On what planet is it acceptable for a person to clip their fingernails in public? A few minutes ago, I heard the most grating sound in the entire world---one of my co-workers was engaging in a little personal grooming a la manicure. I about vomited all over the fax machine. Think about it---germy DNA flying all over the office---it makes my stomach turn. It's not the time or the place, people.

And while we're on the subject... I noticed another one of my co-workers exit the restroom recently without washing her hands. Double-vomit. Who does that? That's practically the first thing mothers teach their children---wash your hands after you use the restroom.

I have to heavily resist the urge to stop people and ask them what's up when I see them engaging in gross behavior. In fact, I did shout at a woman to "wash your hands!" in the restroom at Wrigley Field when she exited without sudsing up.

That is all...until I walk by someone's cube and they're picking their nose or something...

Sunday, September 2, 2007

She Pick'em

Is it wrong to feel good when you've beat the boys at their own game? If no, is it wrong to plan to walk in on Tuesday morning and sashay my Yahoo! College Football Pick'em winning score all over the office? Ahhh, who cares---I'm going to do it anyway.
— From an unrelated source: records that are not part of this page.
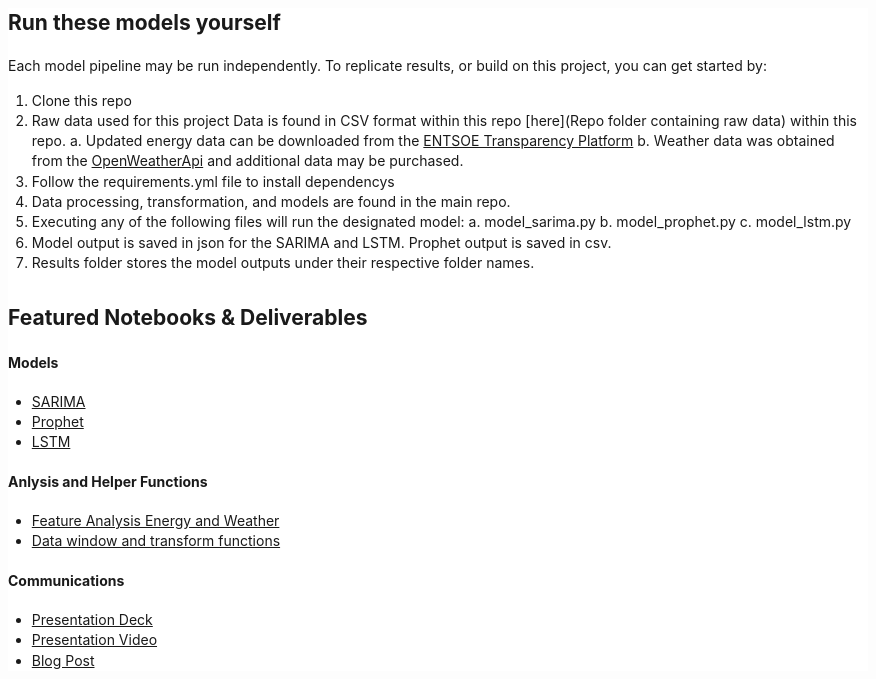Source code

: ## Run these models yourself

Each model pipeline may be run independently. To replicate results, or build on this project, you can get started by:

1. Clone this repo
2. Raw data used for this project Data is found in CSV format within this repo [here](Repo folder containing raw data) within this repo.
    a. Updated energy data can be downloaded from the [ENTSOE Transparency Platform](https://transparency.entsoe.eu/)
    b. Weather data was obtained from the [OpenWeatherApi](https://openweathermap.org/api) and additional data may be purchased.
3. Follow the requirements.yml file to install dependencys
4. Data processing, transformation, and models are found in the main repo.
5. Executing any of the following files will run the designated model:
    a. model_sarima.py
    b. model_prophet.py
    c. model_lstm.py
6. Model output is saved in json for the SARIMA and LSTM. Prophet output is saved in csv.
7. Results folder stores the model outputs under their respective folder names.

## Featured Notebooks & Deliverables

#### Models
* [SARIMA](https://github.com/nicholasjhana/short-term-energy-demand-forecasting/blob/master/model_arima.ipynb)
* [Prophet](https://github.com/nicholasjhana/short-term-energy-demand-forecasting/blob/master/model_prophet.ipynb)
* [LSTM](https://github.com/nicholasjhana/short-term-energy-demand-forecasting/blob/master/model_lstm.ipynb)

#### Anlysis and Helper Functions
* [Feature Analysis Energy and Weather](https://github.com/nicholasjhana/short-term-energy-demand-forecasting/blob/master/data_analysis.ipynb)
* [Data window and transform functions](https://github.com/nicholasjhana/short-term-energy-demand-forecasting/blob/master/data_features_preprocessing.ipynb)

#### Communications
* [Presentation Deck](https://github.com/nicholasjhana/short-term-energy-demand-forecasting/blob/master/presentation-short-term-load-forecasting.pdf)
* [Presentation Video](https://youtu.be/KaWCwBD_UBA)
* [Blog Post](link)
Maybe it's premature as it's only week one, but I am in the number one spot in the league and it feels oh-so-good---especially since I talked so much smack on Friday. You look at the roster of teams and Queen MAB is sitting proud and pretty above identifiers that include a shot of testosterone and sweat.

I can't help it that I'm slightly competitive. It reminds me of my senior year of high school, when myself and three other gals were a part of a fantasy pro baseball league in our sports marketing class. We beat out six other teams of overly-confident teenage boys, and it felt just as good then as it does now.

Enough of my braggity ways... Until Tuesday of course!